Earlier this year, CPS Energy formed a seven-member advisory committee to explore the possibility of the public utility moving from its current riverfront headquarters at 145 Navarro St. The objective is to find a new home, but also remain in the central business district.

Most of the submissions CPS Energy received in its initial request for interest are Texas-based firms offering either real estate for a new building or offering to construct one, according to Cassidy Turley, the Washington, D.C.-based firm handling the search.

“What we’re looking at right now is a cross spectrum of Texas-based firms,” said Frank McCafferty, an executive managing director at Cassidy Turley.

CPS Energy has declined to release the list of parties who responded to the city-owned utility’s informal request for information. The utility did say that the submissions will be shared with the advisory committee later this month. A more formal request for qualifications will be issued Oct. 8, and a request for proposals on Nov. 26, CPS Energy spokeswoman Lisa Lewis said.

“Really what (an RFI) is is you’re asking someone to respond back to you,” CPS Energy spokeswoman Lisa Lewis said. “What the opportunity is, what they own, who the team would be. Are there any encumbrances? It’s an information gathering stage. So you can determine if that is a viable option to move to the request for qualifications phase.”

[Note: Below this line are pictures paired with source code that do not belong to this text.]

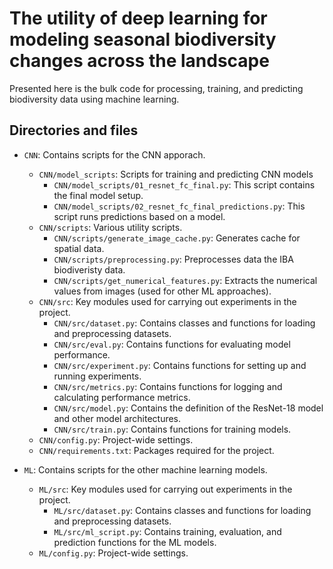 # The utility of deep learning for modeling seasonal biodiversity changes across the landscape

Presented here is the bulk code for processing, training, and predicting biodiversity data using machine learning.

## Directories and files
- `CNN`: Contains scripts for the CNN apporach.
  - `CNN/model_scripts`: Scripts for training and predicting CNN models
      - `CNN/model_scripts/01_resnet_fc_final.py`: This script contains the final model setup.
      - `CNN/model_scripts/02_resnet_fc_final_predictions.py`: This script runs predictions based on a model.
  - `CNN/scripts`: Various utility scripts.
    - `CNN/scripts/generate_image_cache.py`: Generates cache for spatial data.
    - `CNN/scripts/preprocessing.py`: Preprocesses data the IBA biodiveristy data.
    - `CNN/scripts/get_numerical_features.py`: Extracts the numerical values from images (used for other ML approaches).
  - `CNN/src`: Key modules used for carrying out experiments in the project.
      - `CNN/src/dataset.py`: Contains classes and functions for loading and preprocessing datasets.
      - `CNN/src/eval.py`: Contains functions for evaluating model performance.
      - `CNN/src/experiment.py`: Contains functions for setting up and running experiments.
      - `CNN/src/metrics.py`: Contains functions for logging and calculating performance metrics.
      - `CNN/src/model.py`: Contains the definition of the ResNet-18 model and other model architectures.
      - `CNN/src/train.py`: Contains functions for training models.
  - `CNN/config.py`: Project-wide settings.
  - `CNN/requirements.txt`: Packages required for the project.

- `ML`: Contains scripts for the other machine learning models.
  - `ML/src`: Key modules used for carrying out experiments in the project.
    - `ML/src/dataset.py`: Contains classes and functions for loading and preprocessing datasets.
    - `ML/src/ml_script.py`: Contains training, evaluation, and prediction functions for the ML models.
  - `ML/config.py`: Project-wide settings.
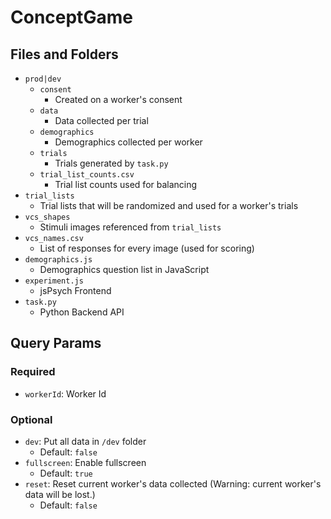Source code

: # ConceptGame

## Files and Folders

- `prod|dev`
  - `consent`
    - Created on a worker's consent
  - `data`
    - Data collected per trial
  - `demographics`
    - Demographics collected per worker
  - `trials`
    - Trials generated by `task.py`
  - `trial_list_counts.csv`
    - Trial list counts used for balancing
- `trial_lists`
  - Trial lists that will be randomized and used for a worker's trials
- `vcs_shapes`
  - Stimuli images referenced from `trial_lists`
- `vcs_names.csv`
  - List of responses for every image (used for scoring)
- `demographics.js`
  - Demographics question list in JavaScript
- `experiment.js`
  - jsPsych Frontend
- `task.py`
  - Python Backend API

## Query Params

### Required

- `workerId`: Worker Id

### Optional

- `dev`: Put all data in `/dev` folder
  - Default: `false`
- `fullscreen`: Enable fullscreen
  - Default: `true`
- `reset`: Reset current worker's data collected (Warning: current worker's data will be lost.)
  - Default: `false`
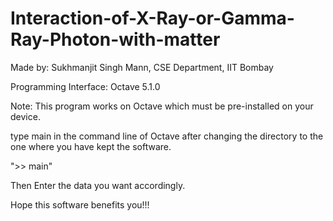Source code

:# Interaction-of-X-Ray-or-Gamma-Ray-Photon-with-matter
Made by: Sukhmanjit Singh Mann, CSE Department, IIT Bombay

Programming Interface: Octave 5.1.0

Note: This program works on Octave which must be pre-installed on your device.

type main in the command line of Octave after changing the directory to the one where you have kept the software.

">> main"

Then Enter the data you want accordingly.

Hope this software benefits you!!!

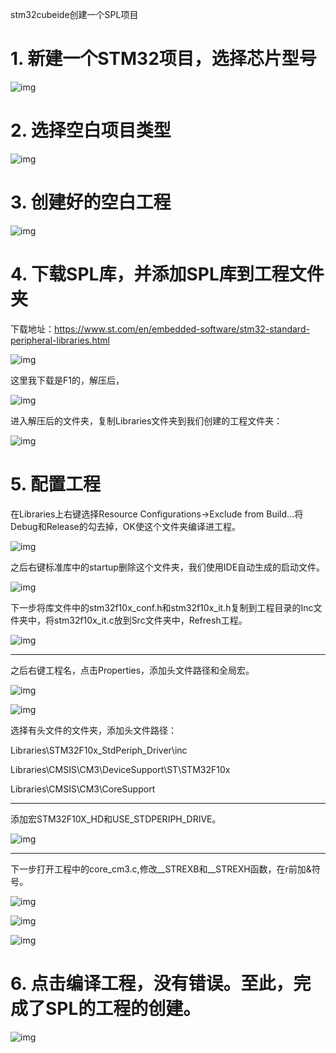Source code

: stm32cubeide创建一个SPL项目

# 1.   新建一个STM32项目，选择芯片型号

![img](https://img2023.cnblogs.com/blog/1423856/202307/1423856-20230714083253601-1939387911.jpg)

# 2.   选择空白项目类型

![img](https://img2023.cnblogs.com/blog/1423856/202307/1423856-20230714083253626-2067269378.jpg)

# 3.   创建好的空白工程

 

![img](https://img2023.cnblogs.com/blog/1423856/202307/1423856-20230714083253654-327978818.png)

 

# 4.   下载SPL库，并添加SPL库到工程文件夹

下载地址：https://www.st.com/en/embedded-software/stm32-standard-peripheral-libraries.html

![img](https://img2023.cnblogs.com/blog/1423856/202307/1423856-20230714083253609-171397629.jpg)

这里我下载是F1的，解压后，

![img](https://img2023.cnblogs.com/blog/1423856/202307/1423856-20230714083253541-1066196171.jpg)

进入解压后的文件夹，复制Libraries文件夹到我们创建的工程文件夹：

![img](https://img2023.cnblogs.com/blog/1423856/202307/1423856-20230714083253597-738740377.jpg)

# 5.   配置工程

在Libraries上右键选择Resource Configurations->Exclude from Build…将Debug和Release的勾去掉，OK使这个文件夹编译进工程。

![img](https://img2023.cnblogs.com/blog/1423856/202307/1423856-20230714083253685-324956458.jpg)

之后右键标准库中的startup删除这个文件夹，我们使用IDE自动生成的启动文件。

![img](https://img2023.cnblogs.com/blog/1423856/202307/1423856-20230714083253568-604372094.jpg)

下一步将库文件中的stm32f10x_conf.h和stm32f10x_it.h复制到工程目录的Inc文件夹中，将stm32f10x_it.c放到Src文件夹中，Refresh工程。

![img](https://img2023.cnblogs.com/blog/1423856/202307/1423856-20230714083253652-487160686.jpg)

------

之后右键工程名，点击Properties，添加头文件路径和全局宏。

![img](https://img2023.cnblogs.com/blog/1423856/202307/1423856-20230714083253599-1597522329.png)

 

![img](https://img2023.cnblogs.com/blog/1423856/202307/1423856-20230714083253683-572585701.jpg)

选择有头文件的文件夹，添加头文件路径：

Libraries\STM32F10x_StdPeriph_Driver\inc

Libraries\CMSIS\CM3\DeviceSupport\ST\STM32F10x

Libraries\CMSIS\CM3\CoreSupport



------

添加宏STM32F10X_HD和USE_STDPERIPH_DRIVE。

![img](https://img2023.cnblogs.com/blog/1423856/202307/1423856-20230714083253568-1509471985.jpg)

------

下一步打开工程中的core_cm3.c,修改__STREXB和__STREXH函数，在r前加&符号。

![img](https://img2023.cnblogs.com/blog/1423856/202307/1423856-20230714083253659-223838658.jpg)

![img](https://img2023.cnblogs.com/blog/1423856/202307/1423856-20230714083253691-1816207170.png)

![img](https://img2023.cnblogs.com/blog/1423856/202307/1423856-20230714083253696-1163990470.jpg)

 

# 6.   点击编译工程，没有错误。至此，完成了SPL的工程的创建。

![img](https://img2023.cnblogs.com/blog/1423856/202307/1423856-20230714083253623-1434760329.jpg)

 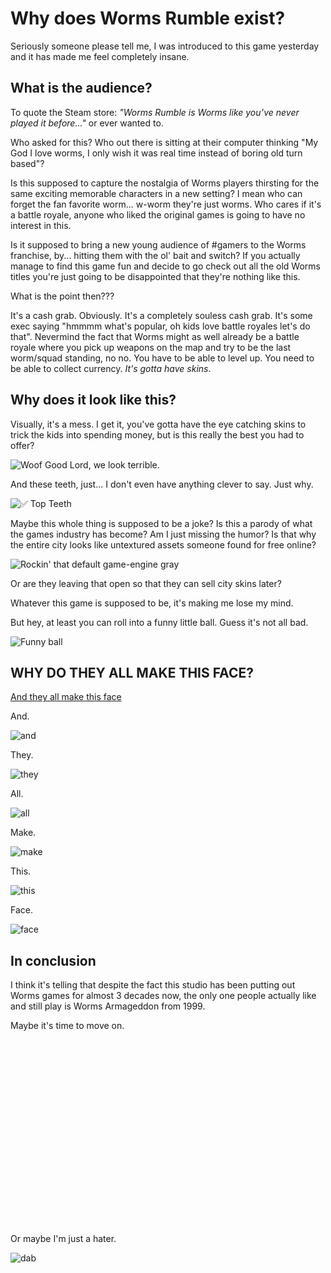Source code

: # Why does Worms Rumble exist?

Seriously someone please tell me, I was introduced to this game yesterday and it has made me feel completely insane.

## What is the audience?
To quote the Steam store: _"Worms Rumble is Worms like you’ve never played it before..."_ or ever wanted to.

Who asked for this? Who out there is sitting at their computer thinking "My God I love worms, I only wish it was real time instead of boring old turn based"?

Is this supposed to capture the nostalgia of Worms players thirsting for the same exciting memorable characters in a new setting? I mean who can forget the fan favorite worm... w-worm they're just worms. Who cares if it's a battle royale, anyone who liked the original games is going to have no interest in this.

Is it supposed to bring a new young audience of #gamers to the Worms franchise, by... hitting them with the ol' bait and switch? If you actually manage to find this game fun and decide to go check out all the old Worms titles you're just going to be disappointed that they're nothing like this.

What is the point then???

It's a cash grab. Obviously. It's a completely souless cash grab. It's some exec saying "hmmmm what's popular, oh kids love battle royales let's do that". Nevermind the fact that Worms might as well already be a battle royale where you pick up weapons on the map and try to be the last worm/squad standing, no no. You have to be able to level up. You need to be able to collect currency. _It's gotta have skins_.

## Why does it look like this?
Visually, it's a mess. I get it, you've gotta have the eye catching skins to trick the kids into spending money, but is this really the best you had to offer?

![Woof](/pages/assets/whyWorms/bad.png)
Good Lord, we look terrible.

And these teeth, just... I don't even have anything clever to say. Just why.

![✅ Top Teeth](/pages/assets/whyWorms/teeth.png)

Maybe this whole thing is supposed to be a joke? Is this a parody of what the games industry has become? Am I just missing the humor? Is that why the entire city looks like untextured assets someone found for free online?

![Rockin' that default game-engine gray](/pages/assets/whyWorms/untextured.png)

Or are they leaving that open so that they can sell city skins later?

Whatever this game is supposed to be, it's making me lose my mind.

But hey, at least you can roll into a funny little ball. Guess it's not all bad.

![Funny ball](/pages/assets/whyWorms/ball.png)

## WHY DO THEY ALL MAKE THIS FACE?
[And they all make this face](http://i.imgur.com/LuYTe.jpeg)

And.

![and](/pages/assets/whyWorms/and.png)

They.

![they](/pages/assets/whyWorms/they.png)

All.

![all](/pages/assets/whyWorms/all.png)

Make.

![make](/pages/assets/whyWorms/make.png)

This.

![this](/pages/assets/whyWorms/this.png)

Face.

![face](/pages/assets/whyWorms/face.png)

## In conclusion
I think it's telling that despite the fact this studio has been putting out Worms games for almost 3 decades now, the only one people actually like and still play is Worms Armageddon from 1999.

Maybe it's time to move on.


&nbsp;

&nbsp;

&nbsp;

&nbsp;

&nbsp;

&nbsp;

&nbsp;

&nbsp;

&nbsp;

&nbsp;

Or maybe I'm just a hater.

![dab](/pages/assets/whyWorms/dab.png)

The short list of firms and groups will be compiled before the request for proposals is issued, and at that time the utility will release names, Lewis said.

Lewis said the utility is going to follow the process through, but that doesn’t necessarily mean CPS Energy will abandon its current digs.

“Even with proposals, we will evaluate the cost-benefit against staying put,” Lewis said.

In a meeting in spring, CPS Energy CEO Doyle Beneby told the San Antonio Express-News Editorial Board that he was adamant about keeping the new headquarters in the center city.

“Typically in major cities, (utility) headquarters are typically in the urban core,” Beneby told the Express-News in March. “So, I don’t think we should be any different. But that’s our preference, obviously. But certainly, I think, suburbia is off thetable.

“If we can ultimately make the best economic decision, in terms of our modeling, and at the same time … help the urban core, I kind of feel we should do that if we can.”

IF CPS Energy moved, it would free up prime real estate along the River Walk for potential redevelopment. Its current headquarters — two buildings consisting of roughly 200,000 square feet — houses 800 employees. It’s been there since 1954.